Para o pesquisador, criar estratégias para produtores rurais é uma alternativa, com políticas de incentivo para preservar suas propriedades.

“Essa é uma forma de recompensar esses proprietários pelo serviço que prestam à sociedade, protegendo não só a biodiversidade, mas também os diversos benefícios que o Pantanal presta ao planeta, ou seja, os serviços ecossistêmicos”, ressalta

Ícone pantaneiro, a onça-pintada já foi muito temida e perseguida, mais isso parece estar mudando.

“Todos os grandes predadores sempre foram temidos pelos seres humanos, e esse é um traço que vem de milhões de anos de evolução de nossa espécie. A situação de conflito se consolidou quando passamos a domesticar animais e a criá-los para consumo e geração de riqueza. Como esses grandes predadores muitas vezes predam esses animais domesticados, surgiu um conflito entre economia e convivência”, relembra.

“No Pantanal, como em muitos outros lugares, além da caça punitiva devido à predação do gado houve ainda a caça visando à venda de peles, encerrada no fim da década de 1960, quando a caça comercial foi proibida no Brasil. Esse processo quase dizimou a onça no Pantanal”, explicou.

Foi a natureza que ajudou a reverter essa situação, já na década de 1970.

“Em meados da década de 1970 o Pantanal iniciou um período de grandes cheias. Isso criou condições ecológicas para o aumento das populações de onças, beneficiado pela criminalização de seu abate, aumento da fiscalização e da conscientização por parte de muitos fazendeiros. O resultado foi um aumento gradual da população de onças, que voltaram a ocupar lugares onde essas haviam praticamente desaparecido”, explicou.

Com o crescimento da população de onças, turistas do mundo todo passaram a procurar o Pantanal para observar o felino.
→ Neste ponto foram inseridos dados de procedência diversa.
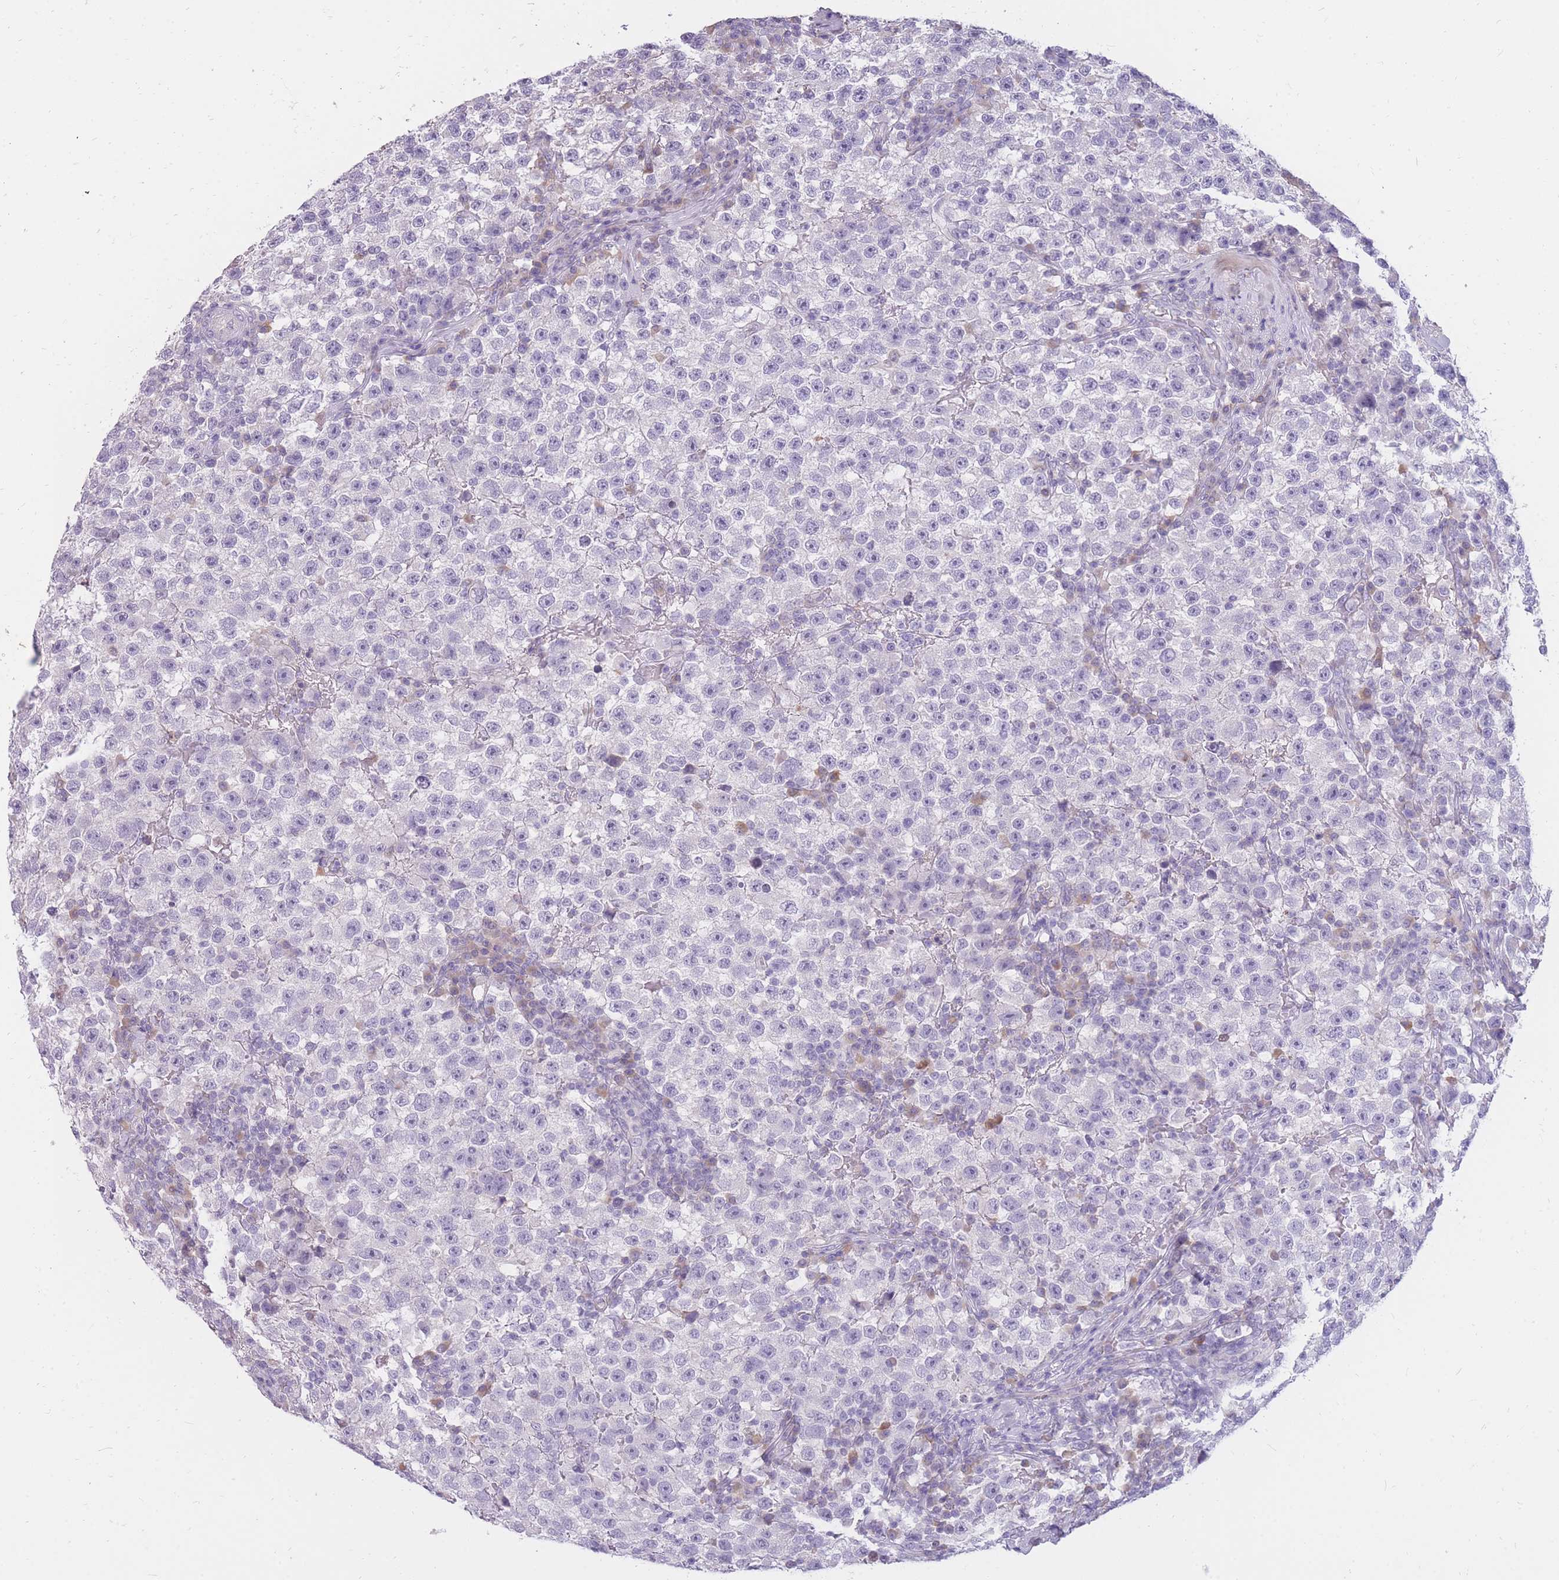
{"staining": {"intensity": "negative", "quantity": "none", "location": "none"}, "tissue": "testis cancer", "cell_type": "Tumor cells", "image_type": "cancer", "snomed": [{"axis": "morphology", "description": "Seminoma, NOS"}, {"axis": "topography", "description": "Testis"}], "caption": "A high-resolution micrograph shows immunohistochemistry (IHC) staining of seminoma (testis), which shows no significant expression in tumor cells. (Stains: DAB (3,3'-diaminobenzidine) immunohistochemistry with hematoxylin counter stain, Microscopy: brightfield microscopy at high magnification).", "gene": "TPSD1", "patient": {"sex": "male", "age": 22}}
“Atualmente, isso tem atraído turistas do mundo todo, porque o Pantanal é o lugar mais fácil de se observar onças em seu ambiente natural. Tem gerado divisas em função do turismo de observação em regiões como o Porto Jofre, em Poconé [Mato Grosso], além de Miranda e Pantanal do Rio Negro, no Mato Grosso do Sul”, relatou.

PERÍODOS

Entre janeiro e fevereiro, é possível aproveitar o período das cheias para contemplar a flora local em passeios de barco ou chalana. Em março e abril, o cenário ganha mamíferos e aves, e o clima já fica mais quente e chuvoso.
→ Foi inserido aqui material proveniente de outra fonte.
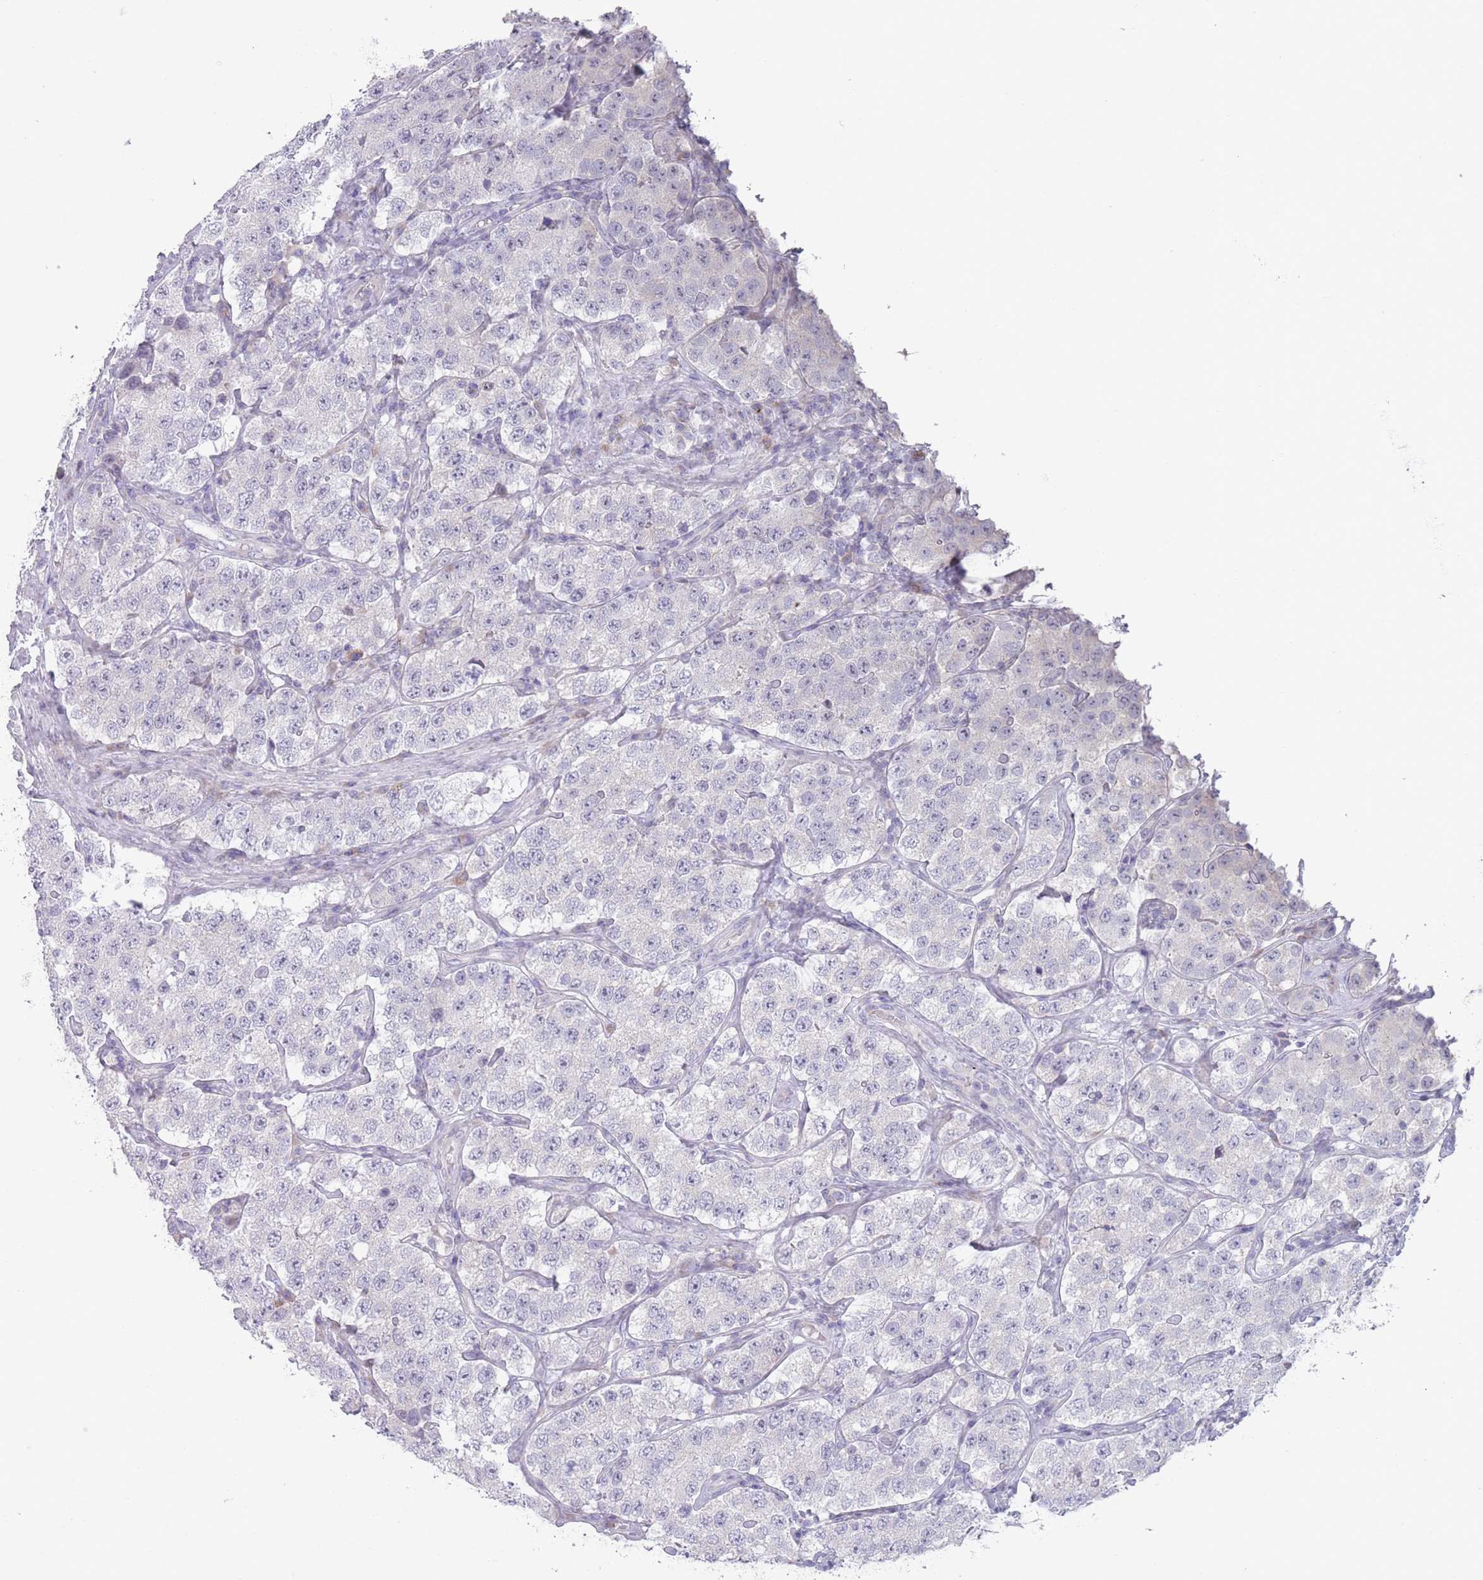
{"staining": {"intensity": "negative", "quantity": "none", "location": "none"}, "tissue": "testis cancer", "cell_type": "Tumor cells", "image_type": "cancer", "snomed": [{"axis": "morphology", "description": "Seminoma, NOS"}, {"axis": "topography", "description": "Testis"}], "caption": "There is no significant positivity in tumor cells of testis seminoma.", "gene": "PAIP2B", "patient": {"sex": "male", "age": 34}}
Já em maio, o Pantanal atinge a fase da vazante, ou seja, a transição da cheia para uma temporada de seca. Até junho, as aves colorem ainda mais os céus, principalmente o colheireiro.

A partir de agosto, começam a nascer filhotes nos ninhais e os ipês rosa e lilás dão o tom da planície. Até o mês seguinte, esse é o melhor período para pescaria, já que há menos chuvas.

Em outubro, os filhotes das aves começam a se arriscar fora dos ninhais. O clima fica ainda mais quente até dezembro, permitindo belíssimas vistas do pôr-do-sol.

ATRATIVOS

A pandemia de Covid-19 (doença causada pelo novo coronavírus) afetou diretamente o setor de turismo não só na região pantaneira, como em todo estado. Em abril, 34% das empresas do setor de hotelaria tiveram faturamento zero, segundo o Observatório do Turismo (ObservaturMS), da Fundação de Turismo do Estado (Fundtur-MS), e 8% delas tiveram de encerrar as atividades.

No fim de junho, a Fundtur lançou um plano de retomada do turismo local, após a flexibilização do setor pelos municípios.  

Um desses atrativos é a Fazenda San Francisco, em Miranda. Com desconto, o pacote de dois dias e uma noite custa R$ 392 por pessoas (apartamento quádruplo).

Também foi lançado o voucher quarentena, com validade até 23/12/2021. Os pacotes podem ser parcelados em até 3x sem juros via boleto bancário (crédito só será considerado após a confirmação de pagamento do boleto). Os pacotes dentro do voucher quarentena terão 20% de desconto.

Outra atração é a Estrada Parque Pantanal. Com 120 km, ela reúne trechos da MS-184 e da MS-228, localizados nos municípios de Miranda, Corumbá e Ladário. A viagem pode ser feita de carro de passeio, ônibus ou veículos de turismo. Porém, o ideal é fazer o percurso em veículos com tração para enfrentar os alagamentos do período de cheias.

Para acessar a estrada, o turista tem duas opções. Partindo de Campo Grande, via BR-262, deve acessar o Buraco das Piranhas, após passar por Anastácio, Aquidauana e Miranda, para chegar à MS-184. Saindo de Corumbá, acesse a MS-228.